Using CARFAC-JAX, a fast, differentiable model of the human cochlea, to efficiently fit personalized hearing loss

Authors: Jason Mikiel-Hunter1, Nima Salimi1, Jessica Monaghan2, Alan Kan1, Jorg Buchholz 1

1Macquarie University
2National Acoustic Laboratories

Background: Recent machine-learning studies have highlighted the potential benefits of tuning amplification algorithms to the putative causes of an individual’s hearing loss. Typically artificial neural networks have been used to emulate the cochlea stage in these studies, massively reducing inference time. While this can reproduce the original cochlea model’s output well, it can also fix the feature space for the causes of hearing loss, impacting potentially the derived amplification algorithm’s effectiveness. Here, we demonstrate how the recent application of the Cascade of Asymmetric Resonators with Fast-Acting Compression model of the human cochlea in JAX (CARFAC-JAX) can overcome these issues, facilitating fast and efficient generation of personalized models of hearing impairment.

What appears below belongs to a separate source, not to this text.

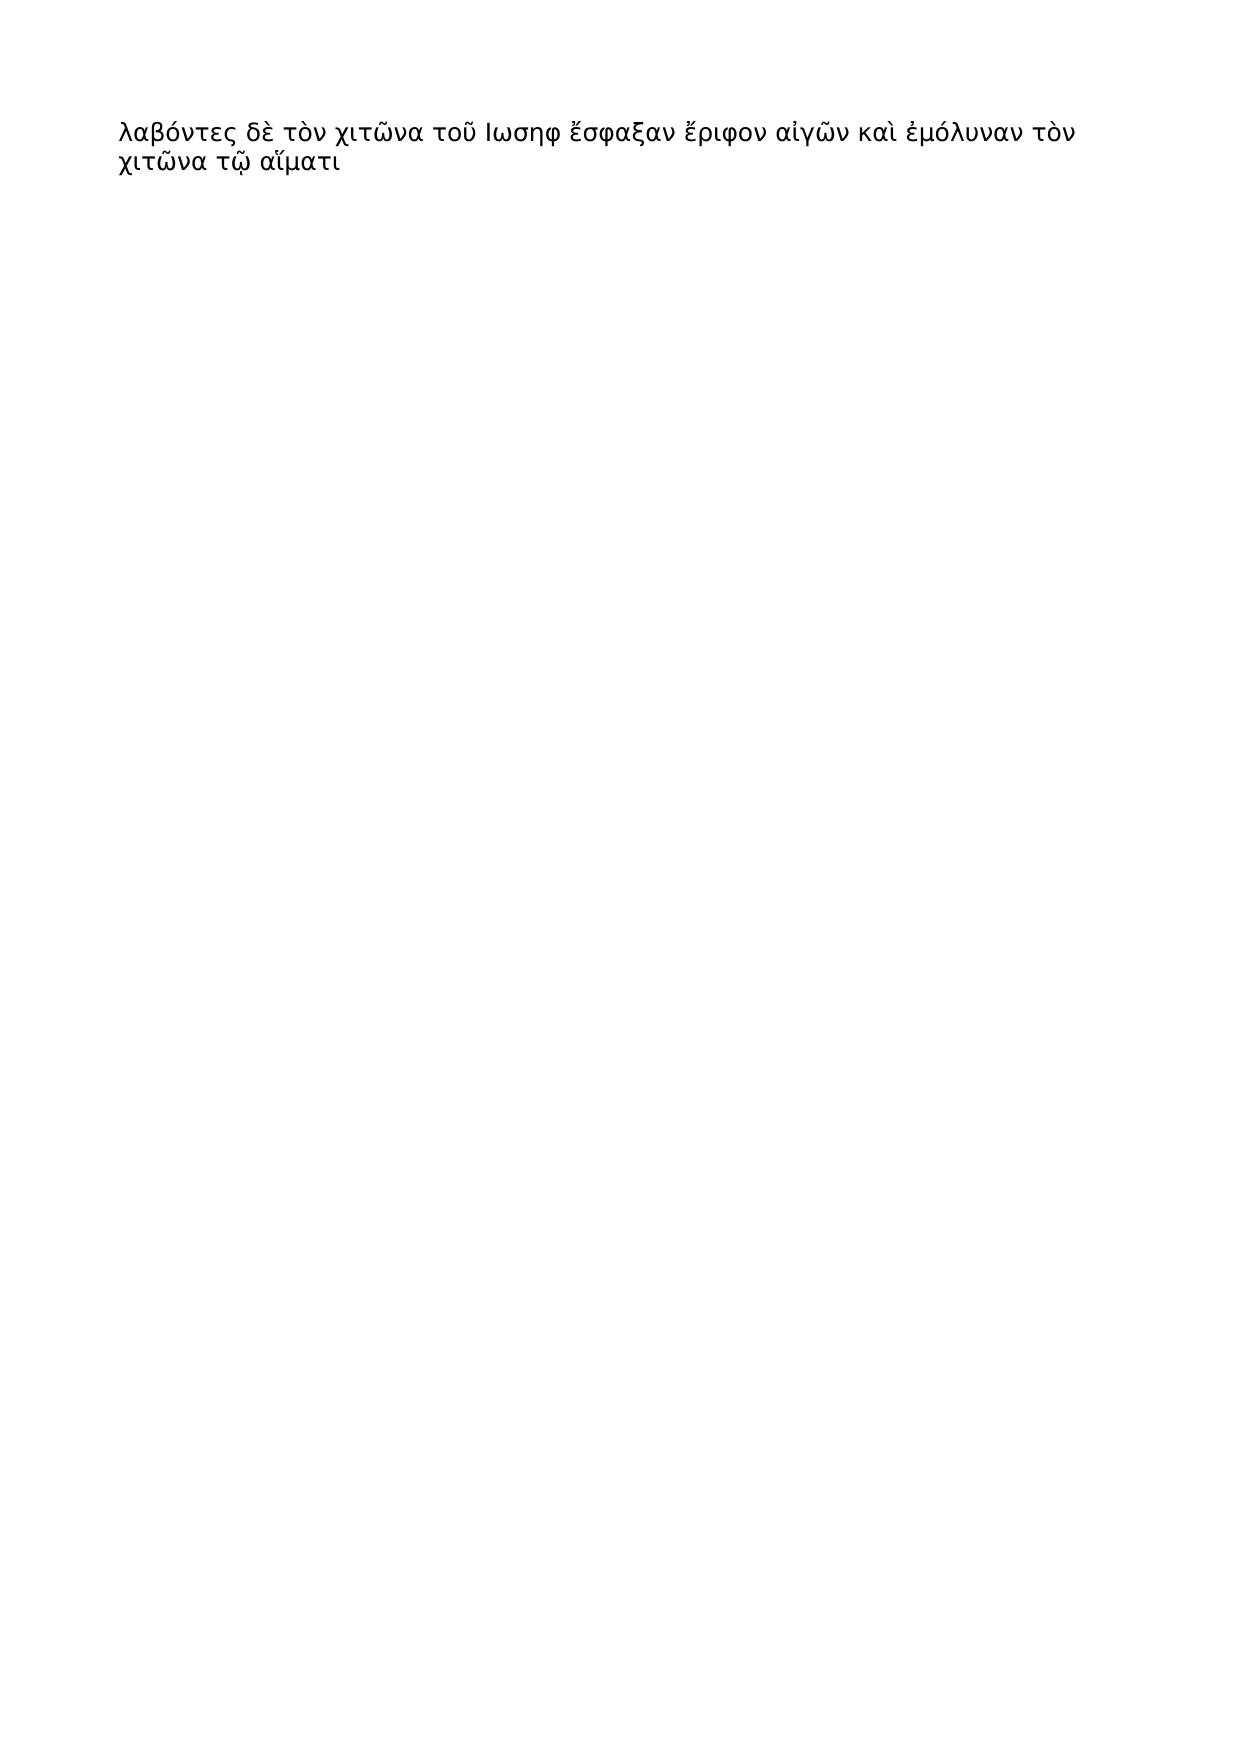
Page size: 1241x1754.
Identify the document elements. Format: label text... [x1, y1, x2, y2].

text λαβόντες δὲ τὸν χιτῶνα τοῦ Ιωσηφ ἔσφαξαν ἔριφον αἰγῶν καὶ ἐμόλυναν τὸν χιτῶνα τῷ αἵματι [118, 118, 1122, 176]
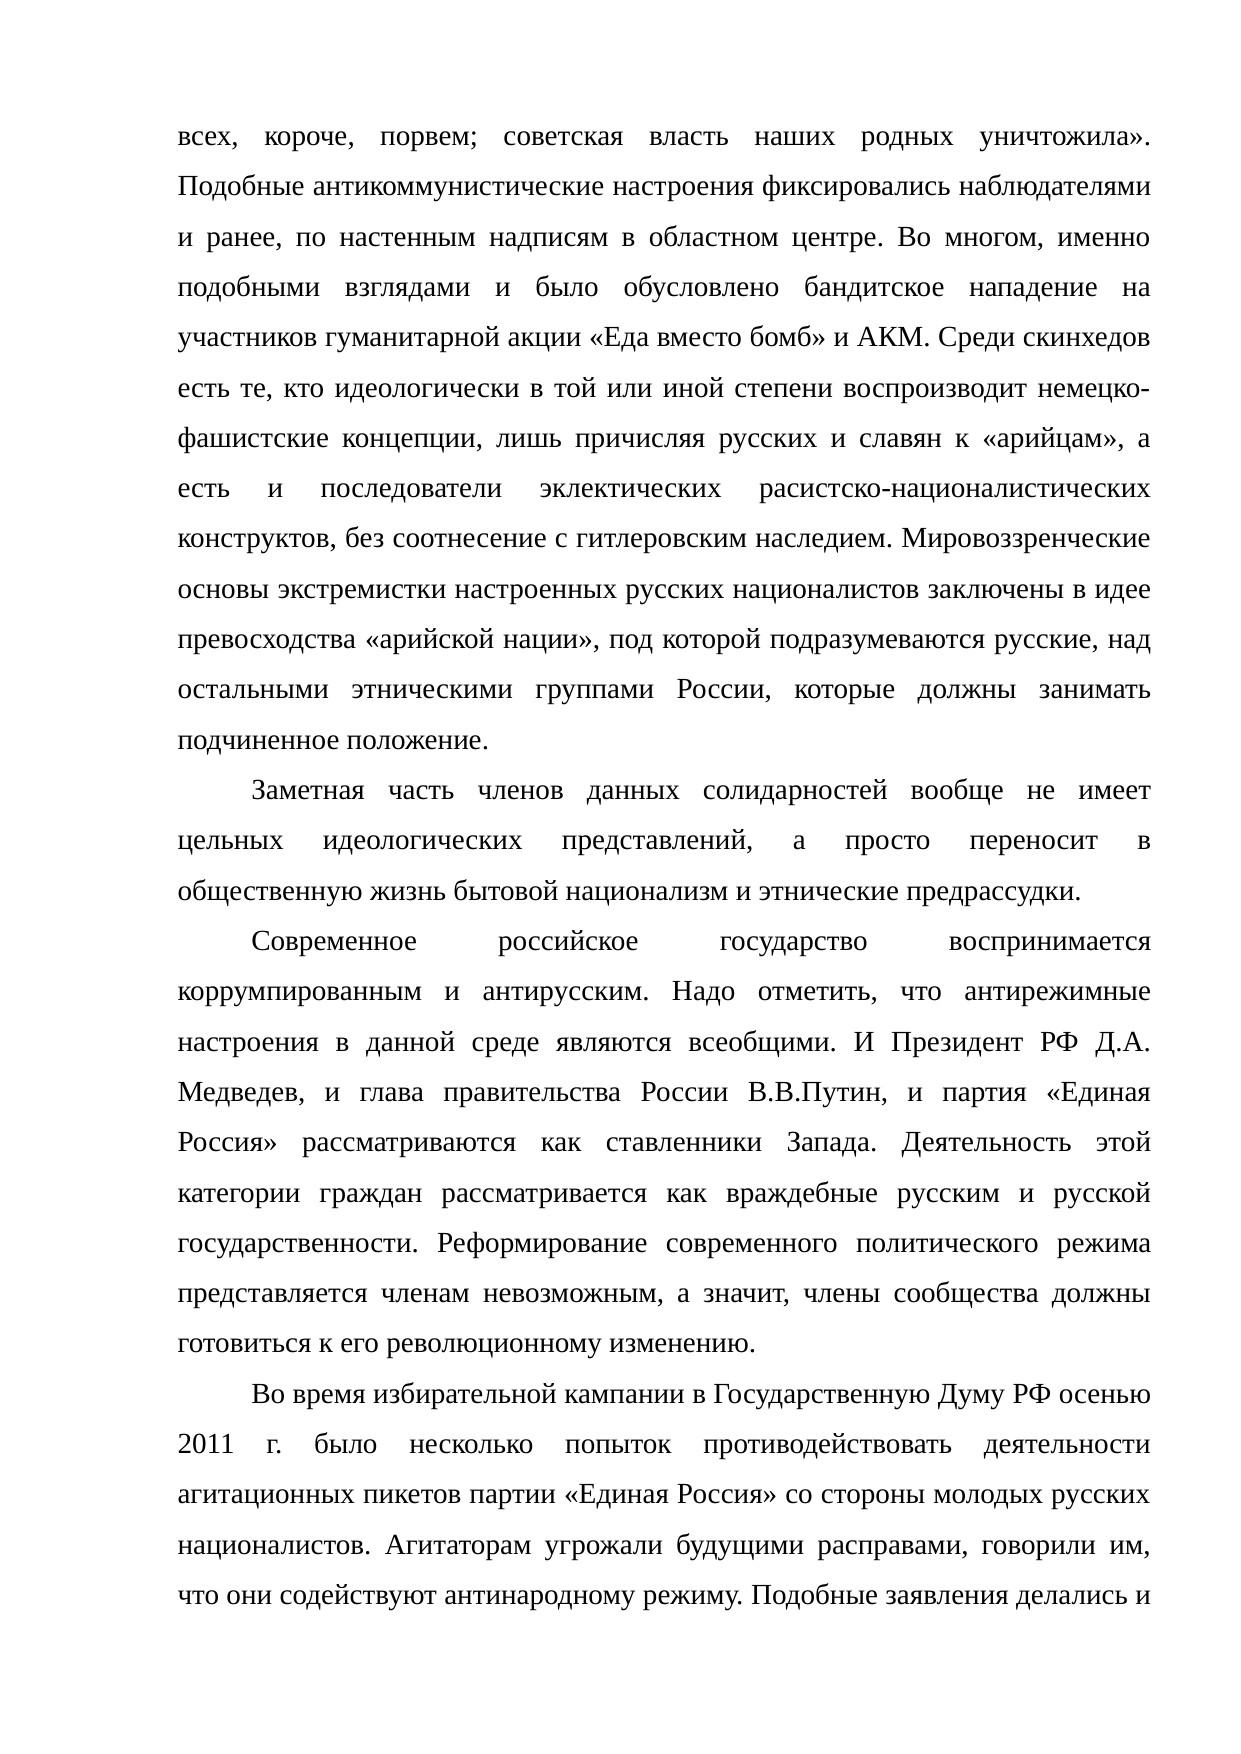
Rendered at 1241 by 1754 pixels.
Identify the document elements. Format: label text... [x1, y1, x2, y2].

Methods: Pure-tone audiogram stimuli were presented to CARFAC-JAX (based on CARFACv2, Fig 1). Their detectability in the model’s steady-state output was measured relative to silence using a dprime measure (threshold equals 1). To permit spontaneous rates and suitable dynamic ranges in the “auditory nerve” output, the native CARFAC-JAX output (NAP, Fig 1) was transformed into a neurogram for “high spontaneous rate auditory nerve fibers” using a sigmoidal function. While gradient descent can be performed relative to any parameter in CARFAC-JAX, here we fitted individual hearing loss profiles as outer hair cell losses across the cochlea (OHC health), minimising 1-dprime for the 11 pure-tone audiogram frequencies in the associated loss function.

Results: Benchmarks for audio in CARFAC-JAX show a real-time factor (RTF) of ~0.02-0.11. This translates to a RTF of ~0.5-1.5 for differentiation relative to the OHC health parameter during each iteration of gradient descent. We further demonstrate that fitting personalized hearing losses in CARFAC-JAX is feasible (convergence within as little as ~3 minutes for 250 iterations), highlighting the necessary adaptations to achieve good fits.